== DADOS APRESENTADOS
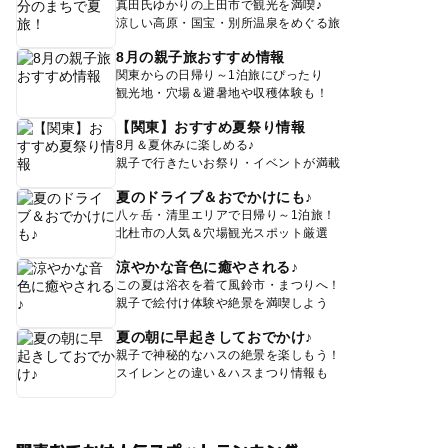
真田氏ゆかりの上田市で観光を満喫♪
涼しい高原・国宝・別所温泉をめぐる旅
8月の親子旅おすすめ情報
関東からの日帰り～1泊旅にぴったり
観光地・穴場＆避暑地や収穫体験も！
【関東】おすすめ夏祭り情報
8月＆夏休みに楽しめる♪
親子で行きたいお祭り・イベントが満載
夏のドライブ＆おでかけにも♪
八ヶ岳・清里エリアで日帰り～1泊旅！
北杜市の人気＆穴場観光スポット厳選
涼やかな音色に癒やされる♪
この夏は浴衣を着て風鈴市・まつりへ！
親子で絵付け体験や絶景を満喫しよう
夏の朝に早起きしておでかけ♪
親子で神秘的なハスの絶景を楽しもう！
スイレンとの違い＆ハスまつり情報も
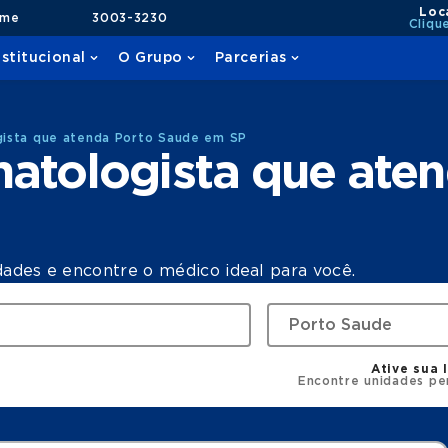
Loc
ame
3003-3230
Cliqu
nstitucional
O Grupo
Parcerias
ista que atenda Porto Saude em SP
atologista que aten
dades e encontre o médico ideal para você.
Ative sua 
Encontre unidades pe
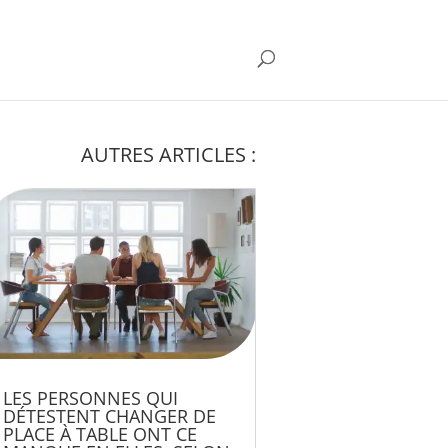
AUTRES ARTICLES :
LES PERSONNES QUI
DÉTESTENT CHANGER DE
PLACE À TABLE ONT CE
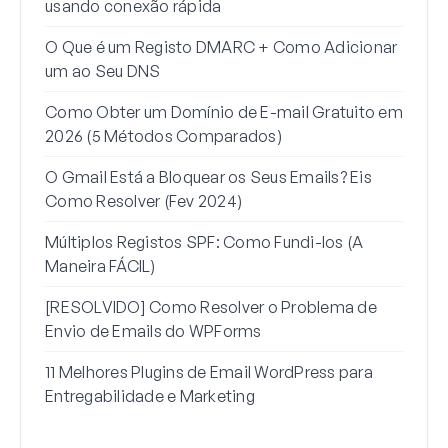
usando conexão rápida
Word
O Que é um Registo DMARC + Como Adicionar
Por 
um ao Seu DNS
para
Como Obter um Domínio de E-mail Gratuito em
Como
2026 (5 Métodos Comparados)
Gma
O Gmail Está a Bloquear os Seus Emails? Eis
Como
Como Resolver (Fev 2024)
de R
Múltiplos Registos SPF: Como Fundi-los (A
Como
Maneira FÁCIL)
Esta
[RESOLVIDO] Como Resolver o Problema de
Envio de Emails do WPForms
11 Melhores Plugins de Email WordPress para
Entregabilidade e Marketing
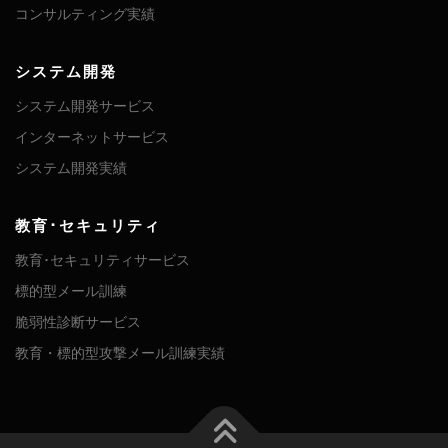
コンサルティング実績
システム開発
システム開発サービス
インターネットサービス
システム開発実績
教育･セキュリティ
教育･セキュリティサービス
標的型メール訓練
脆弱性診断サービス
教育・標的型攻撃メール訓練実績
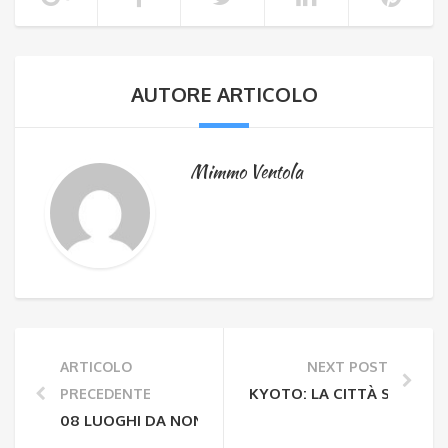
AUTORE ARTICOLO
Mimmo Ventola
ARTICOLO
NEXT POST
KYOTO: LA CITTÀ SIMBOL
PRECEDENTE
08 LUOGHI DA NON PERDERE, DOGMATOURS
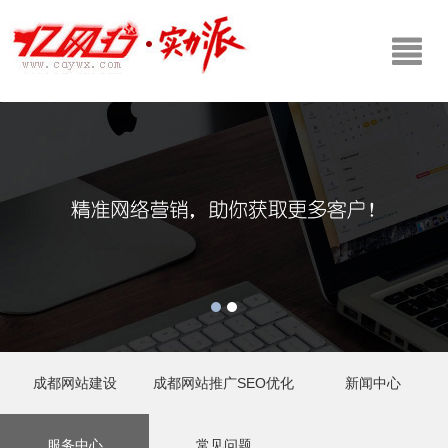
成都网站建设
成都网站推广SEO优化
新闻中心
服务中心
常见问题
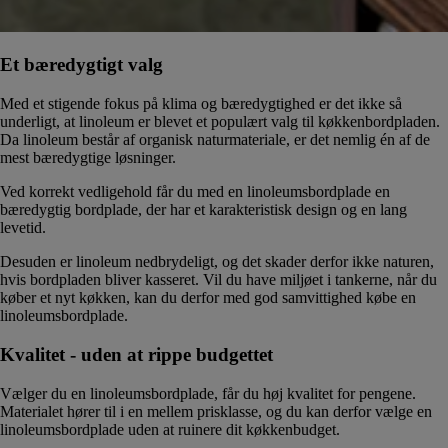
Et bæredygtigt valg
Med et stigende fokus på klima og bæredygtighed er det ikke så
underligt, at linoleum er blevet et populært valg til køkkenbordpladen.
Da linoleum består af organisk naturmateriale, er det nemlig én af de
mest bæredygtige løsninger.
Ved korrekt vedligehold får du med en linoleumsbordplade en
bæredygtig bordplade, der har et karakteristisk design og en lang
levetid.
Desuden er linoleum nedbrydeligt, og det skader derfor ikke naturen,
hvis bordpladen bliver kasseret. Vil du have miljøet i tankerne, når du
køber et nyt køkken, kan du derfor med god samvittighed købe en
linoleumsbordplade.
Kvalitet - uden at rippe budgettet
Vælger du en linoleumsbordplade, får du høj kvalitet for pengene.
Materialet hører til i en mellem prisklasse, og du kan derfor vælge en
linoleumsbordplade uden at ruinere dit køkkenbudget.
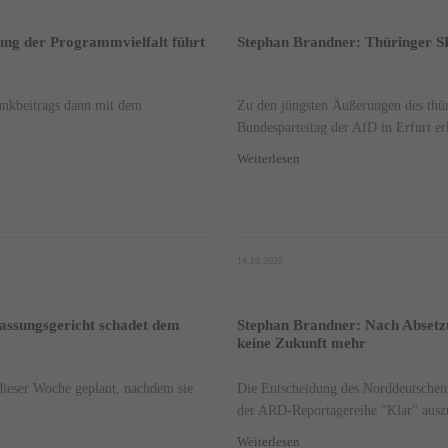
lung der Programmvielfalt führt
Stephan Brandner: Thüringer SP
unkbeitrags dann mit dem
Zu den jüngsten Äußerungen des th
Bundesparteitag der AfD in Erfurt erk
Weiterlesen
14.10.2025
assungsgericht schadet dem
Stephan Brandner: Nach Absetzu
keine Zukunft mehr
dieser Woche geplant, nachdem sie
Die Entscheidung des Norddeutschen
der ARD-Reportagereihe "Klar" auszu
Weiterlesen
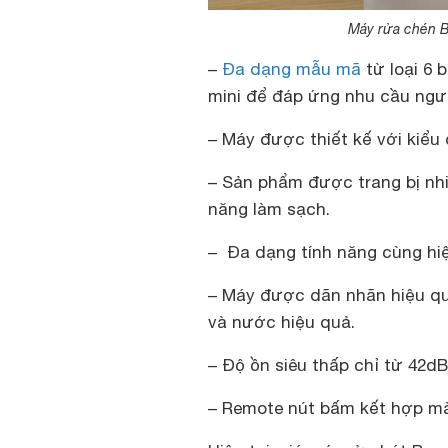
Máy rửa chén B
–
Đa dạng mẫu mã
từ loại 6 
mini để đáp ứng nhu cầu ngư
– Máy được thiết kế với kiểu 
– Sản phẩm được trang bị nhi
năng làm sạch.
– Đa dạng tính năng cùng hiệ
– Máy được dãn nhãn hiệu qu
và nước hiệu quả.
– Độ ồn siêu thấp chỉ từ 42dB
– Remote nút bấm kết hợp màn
====
■ O QUE SE PEDE ■
Reproduza integralmente e sem alterações todo o texto lido das imagens nos dados acima. Deixe as imagens de fora da resposta.

■ EXERCÍCIO RESOLVIDO ■
真田氏ゆかりの上田市で観光を満喫♪
涼しい高原・国宝・別所温泉をめぐる旅
8月の親子旅おすすめ情報
関東からの日帰り～1泊旅にぴったり
観光地・穴場＆避暑地や収穫体験も！
【関東】おすすめ夏祭り情報
8月＆夏休みに楽しめる♪
親子で行きたいお祭り・イベントが満載
夏のドライブ＆おでかけにも♪
八ヶ岳・清里エリアで日帰り～1泊旅！
北杜市の人気＆穴場観光スポット厳選
涼やかな音色に癒やされる♪
この夏は浴衣を着て風鈴市・まつりへ！
親子で絵付け体験や絶景を満喫しよう
夏の朝に早起きしておでかけ♪
親子で神秘的なハスの絶景を楽しもう！
スイレンとの違い＆ハスまつり情報も
Loc
ame
3003-3230
Cliqu
nstitucional
O Grupo
Parcerias
ista que atenda Porto Saude em SP
atologista que aten
dades e encontre o médico ideal para você.
Ative sua 
Encontre unidades pe
AUTRES ARTICLES :
LES PERSONNES QUI
DÉTESTENT CHANGER DE
PLACE À TABLE ONT CE
usando conexão rápida
Word
O Que é um Registo DMARC + Como Adicionar
Por 
um ao Seu DNS
para
Como Obter um Domínio de E-mail Gratuito em
Como
2026 (5 Métodos Comparados)
Gma
O Gmail Está a Bloquear os Seus Emails? Eis
Como
Como Resolver (Fev 2024)
de R
Múltiplos Registos SPF: Como Fundi-los (A
Como
Maneira FÁCIL)
Esta
[RESOLVIDO] Como Resolver o Problema de
Envio de Emails do WPForms
11 Melhores Plugins de Email WordPress para
Entregabilidade e Marketing
コンサルティング実績
システム開発
システム開発サービス
インターネットサービス
システム開発実績
教育･セキュリティ
教育･セキュリティサービス
標的型メール訓練
脆弱性診断サービス
教育・標的型攻撃メール訓練実績
AUTORE ARTICOLO
Mimmo Ventola
ARTICOLO
NEXT POST
KYOTO: LA CITTÀ SIMBOL
PRECEDENTE
08 LUOGHI DA NON PERDERE, DOGMATOURS
成都网站建设
成都网站推广SEO优化
新闻中心
服务中心
常见问题
Et bæredygtigt valg
Med et stigende fokus på klima og bæredygtighed er det ikke så
underligt, at linoleum er blevet et populært valg til køkkenbordpladen.
Da linoleum består af organisk naturmateriale, er det nemlig én af de
mest bæredygtige løsninger.
Ved korrekt vedligehold får du med en linoleumsbordplade en
bæredygtig bordplade, der har et karakteristisk design og en lang
levetid.
Desuden er linoleum nedbrydeligt, og det skader derfor ikke naturen,
hvis bordpladen bliver kasseret. Vil du have miljøet i tankerne, når du
køber et nyt køkken, kan du derfor med god samvittighed købe en
linoleumsbordplade.
Kvalitet - uden at rippe budgettet
Vælger du en linoleumsbordplade, får du høj kvalitet for pengene.
Materialet hører til i en mellem prisklasse, og du kan derfor vælge en
linoleumsbordplade uden at ruinere dit køkkenbudget.
lung der Programmvielfalt führt
Stephan Brandner: Thüringer SP
unkbeitrags dann mit dem
Zu den jüngsten Äußerungen des th
Bundesparteitag der AfD in Erfurt erk
Weiterlesen
14.10.2025
assungsgericht schadet dem
Stephan Brandner: Nach Absetzu
keine Zukunft mehr
dieser Woche geplant, nachdem sie
Die Entscheidung des Norddeutschen
der ARD-Reportagereihe "Klar" auszu
Weiterlesen
Máy rửa chén B
–
Đa dạng mẫu mã
từ loại 6 
mini để đáp ứng nhu cầu ngư
– Máy được thiết kế với kiểu 
– Sản phẩm được trang bị nhi
năng làm sạch.
– Đa dạng tính năng cùng hiệ
– Máy được dãn nhãn hiệu qu
và nước hiệu quả.
– Độ ồn siêu thấp chỉ từ 42dB
– Remote nút bấm kết hợp màn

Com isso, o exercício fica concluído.